■ Assignment
Copy the lines running from the one that contains "- fruit basket [370,242,438,280]" to the end of the entries below, exactly and with no pictures.

■ Task inputs
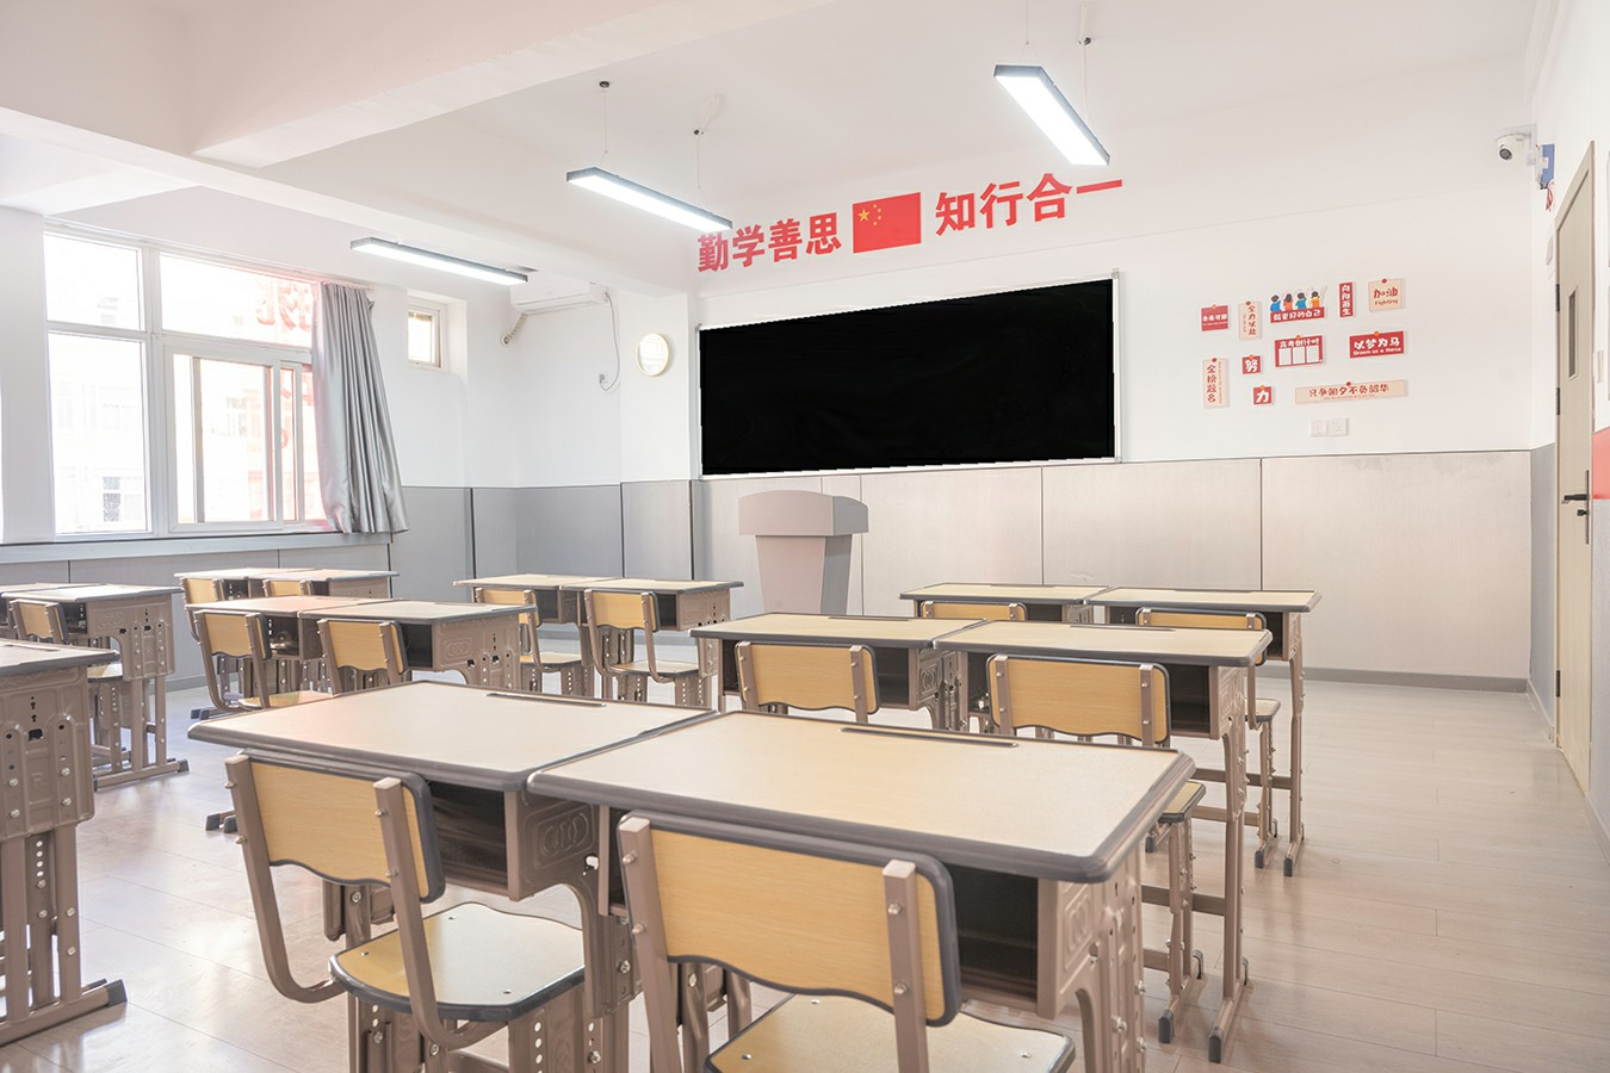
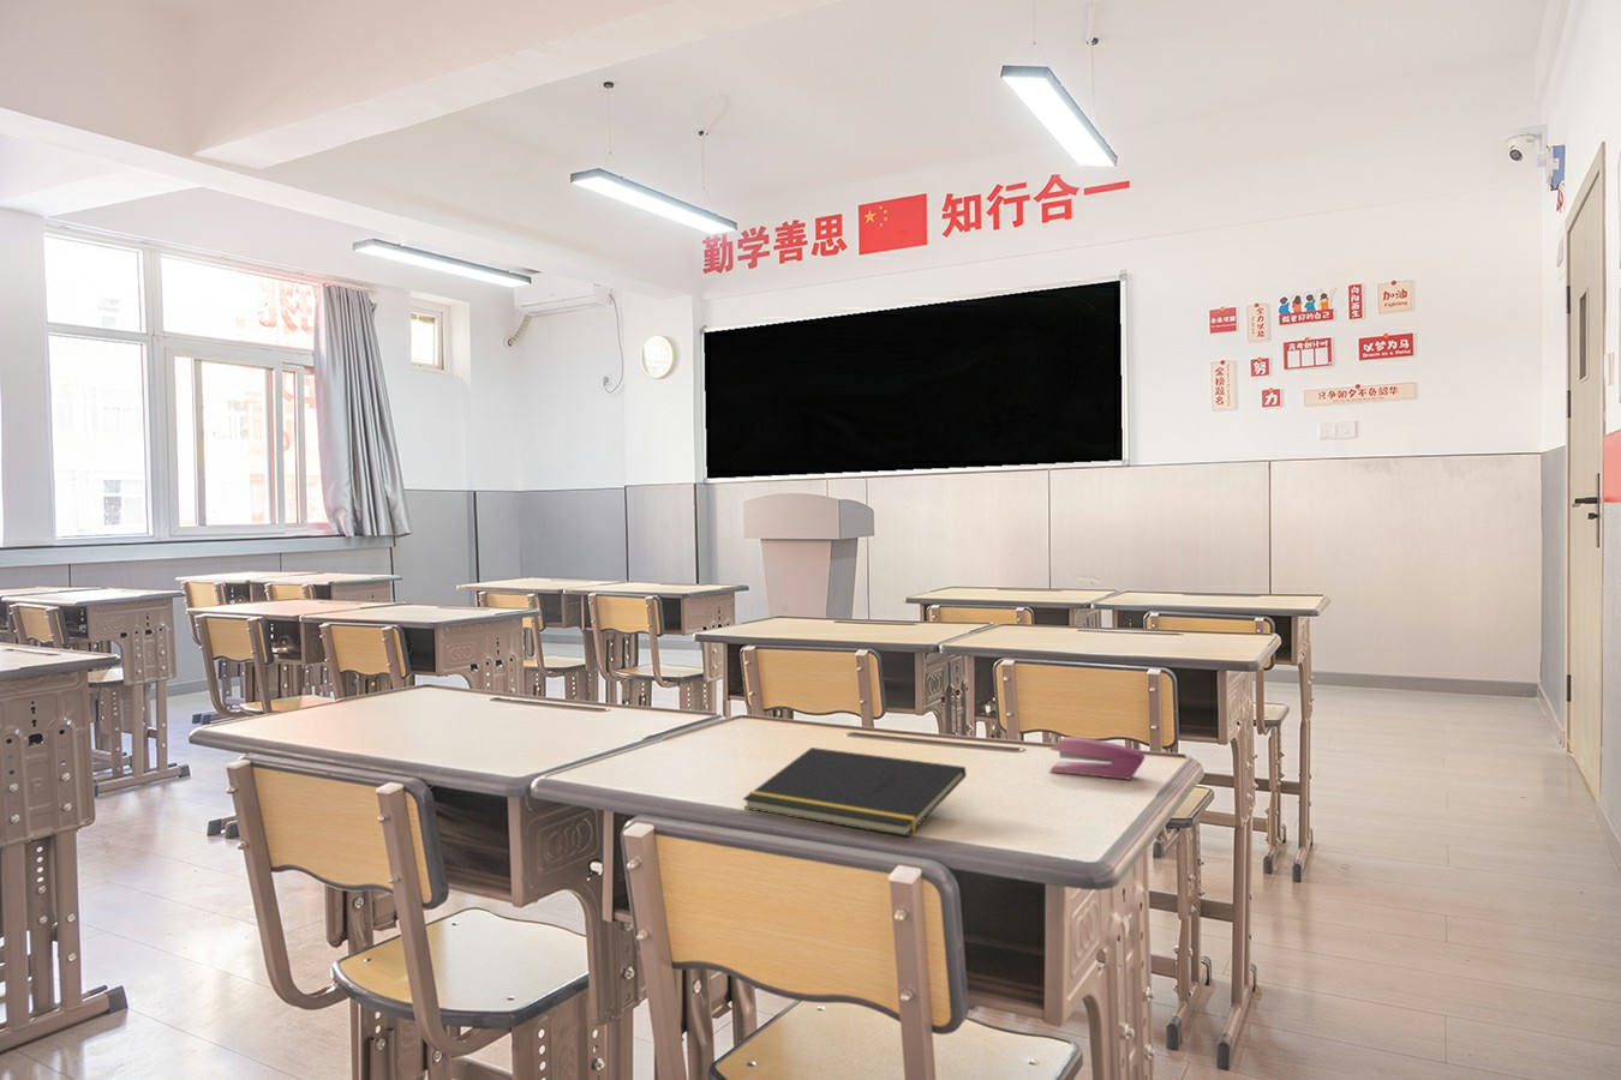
+ stapler [1048,735,1147,781]
+ notepad [742,746,967,838]
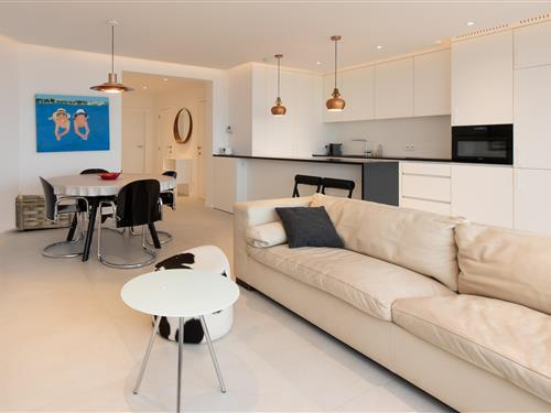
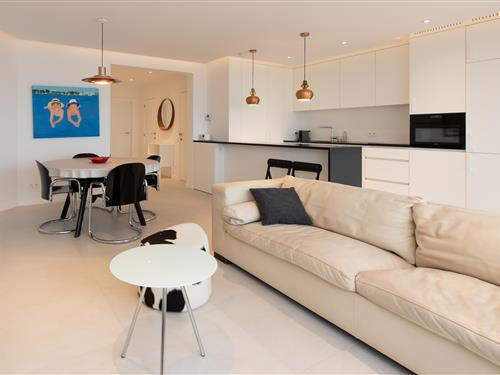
- basket [13,191,75,231]
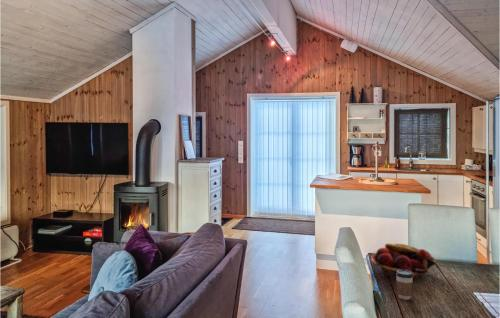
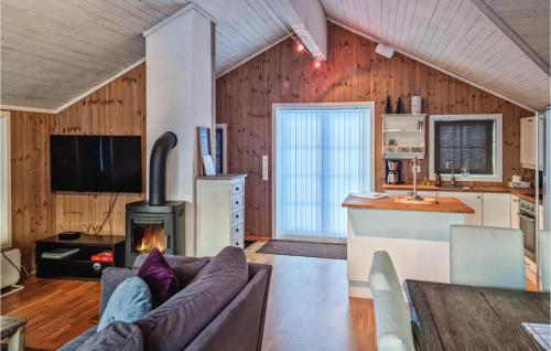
- fruit basket [370,242,438,280]
- coffee cup [395,270,414,301]
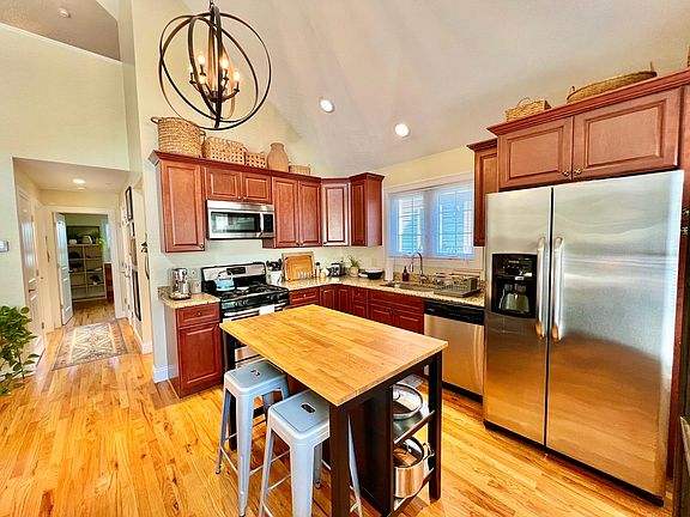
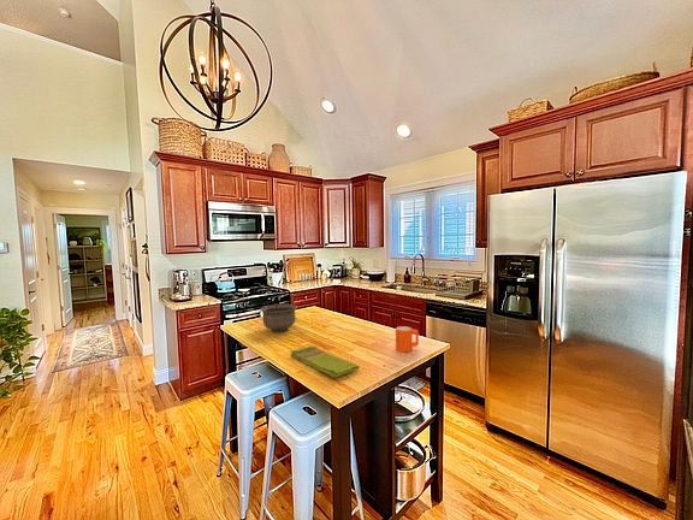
+ bowl [259,303,298,333]
+ mug [395,325,420,353]
+ dish towel [290,345,360,378]
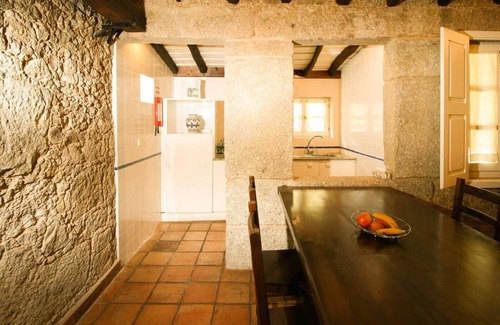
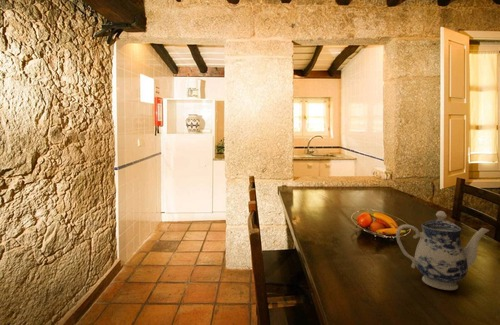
+ teapot [395,210,490,291]
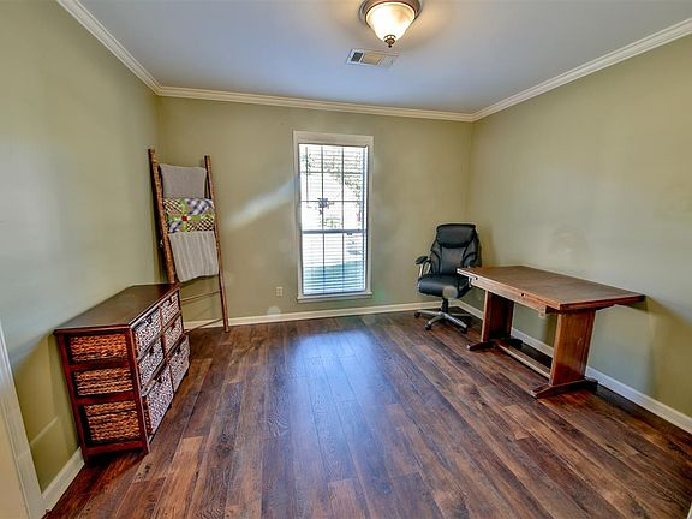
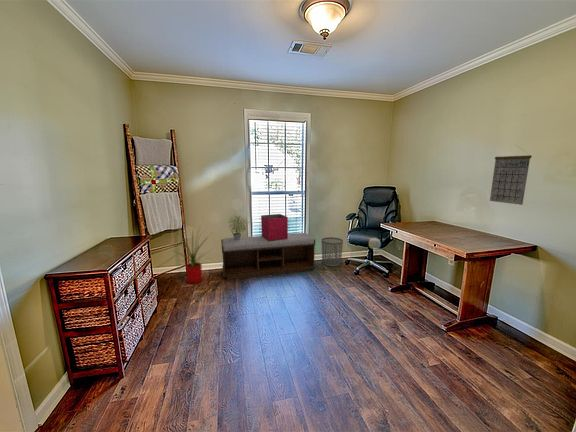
+ calendar [489,145,533,206]
+ house plant [171,225,213,284]
+ waste bin [321,236,344,267]
+ potted plant [228,213,250,240]
+ storage bin [260,213,289,241]
+ bench [220,232,316,281]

■ Task solution
- fruit basket [370,242,438,280]
- coffee cup [395,270,414,301]
+ bowl [259,303,298,333]
+ mug [395,325,420,353]
+ dish towel [290,345,360,378]
+ teapot [395,210,490,291]
+ calendar [489,145,533,206]
+ house plant [171,225,213,284]
+ waste bin [321,236,344,267]
+ potted plant [228,213,250,240]
+ storage bin [260,213,289,241]
+ bench [220,232,316,281]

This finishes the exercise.